What a mess up. Anna Wintour must really not have Black friends and colleagues. https://t.co/8oCpEPkltU
— Wajahat Ali (@WajahatAli) January 10, 2021
This woman is right – the cover shot is confusing. Apparently, the pink and green backdrop is a nod to her Alpha Kappa Alpha sorority.
Vogue knows Kamala Harris loves her sorority, suits, comfortable pants and chuck taylors. So they just jumbled it all together for the cover. Except they couldn't decide whether she is going to a luxe French salon, the Senate floor, or taking a jog. pic.twitter.com/FDNBbcw8tR
— E. Vaughan (@HypeVaughan) January 10, 2021
One cover will be used for digital publication and the other on the newsstand. What amuses me is that Kamala is such an unlikeable politician, as her own presidential run proved, that they wanted to go with a “fun” shot of her in her sneakers. All of this online grousing about how unprofessional and sloppy the photograph makes her look takes away from excerpts from her interview inside the magazine. She speaks about race and unity, of course, and that is always interesting, given her continual race-baiting and GOP-bashing.
In the interview, conducted weeks before the riot at the U.S. Capitol to protest election results, Harris spoke about hate and unity.
“At the risk of oversimplifying it, you don’t meet hate with hate,” Harris told Vogue. “You don’t meet one line of division with another line of division.

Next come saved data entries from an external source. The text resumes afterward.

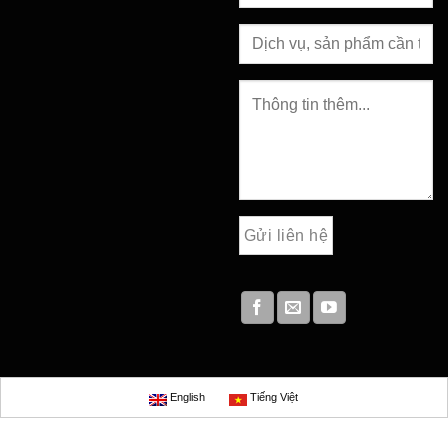
English
Tiếng Việt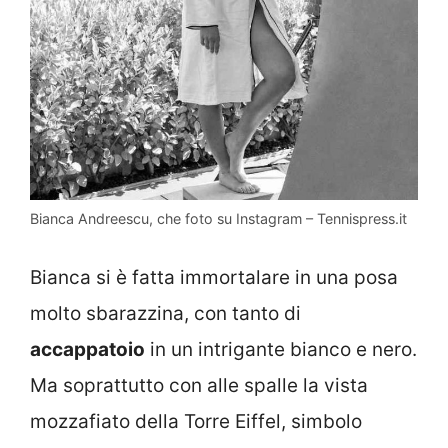
Bianca Andreescu, che foto su Instagram – Tennispress.it
Bianca si è fatta immortalare in una posa
molto sbarazzina, con tanto di
accappatoio
in un intrigante bianco e nero.
Ma soprattutto con alle spalle la vista
mozzafiato della Torre Eiffel, simbolo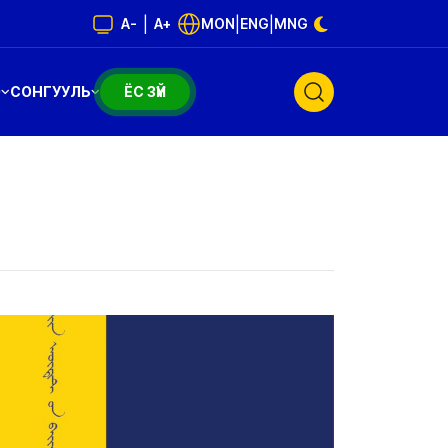
|
|
|
A-
A+
MON
ENG
MNG
Э
СОНГУУЛЬ
ЁС ЗҮЙ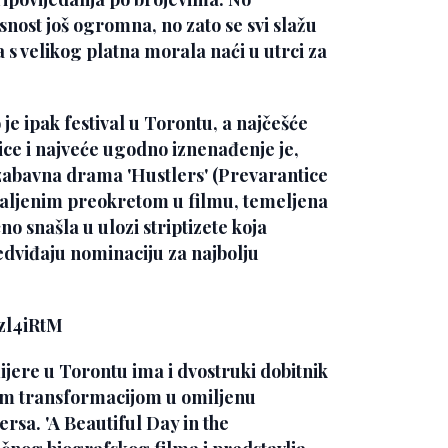
snost još ogromna, no zato se svi slažu
 s velikog platna morala naći u utrci za
je ipak festival u Torontu, a najčešće
ce i najveće ugodno iznenađenje je,
i zabavna drama
'Hustlers' (
Prevarantice
hvaljenim preokretom u filmu, temeljena
no snašla u ulozi striptizete koja
edviđaju nominaciju za najbolju
zl4iRtM
jere u Torontu ima i dvostruki dobitnik
om transformacijom u omiljenu
gersa.
'A Beautiful Day in the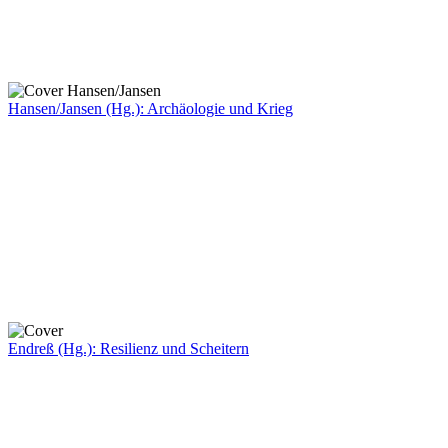
Hansen/Jansen (Hg.): Archäologie und Krieg
Endreß (Hg.): Resilienz und Scheitern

We believe that the vast majority of American people don’t agree with that approach, don’t accept it, and don’t like it.
“We can agree that we have more in common than what separates us,” she added. “And agree that it’s not in the best interest of who we are as a nation to have any one group suffer for who they are.”
Team Harris isn’t happy. There are calls from Twitter users for the firing of Anna Wintour, Editor-in-Chief of Vogue since 1988, and Global Chief Content Officer for Condé Nast. She is notorious for changing out cover photos at the last minute. Team Harris thought they had a deal on which shot to use. One critic blamed Wintour for consistently disrespecting women of color in photographs.
Vogue is doing a bit of clean-up.
Vogue in a Sunday morning tweet revealed that Harris would be profiled in the February edition, in a post that included two photos of the California Democrat. The full profile, titled “Vice President-Elect Kamala Harris on the Road Ahead,” includes one photo that refers to Harris, wearing a light-blue Michael Kors Collection suit in front of drapes with a gold hue, as “Mrs. America.” The other picture, that of Harris in front of pink and green drapes, a homage to the Alpha Kappa Alpha sorority, is captioned as “Cover Look.”
Vice President-elect @KamalaHarris is our February cover star!
Making history was the first step. Now Harris has an even more monumental task: to help heal a fractured America—and lead it out of crisis. Read the full profile: https://t.co/W5BQPTH7AU pic.twitter.com/OCFvVqTlOk
— Vogue Magazine (@voguemagazine) January 10, 2021
Kamala is going to “help heal a fractured America—and lead it out of crisis.” Good one. It doesn’t matter what pantsuit she is wearing, that isn’t going to happen, not by her.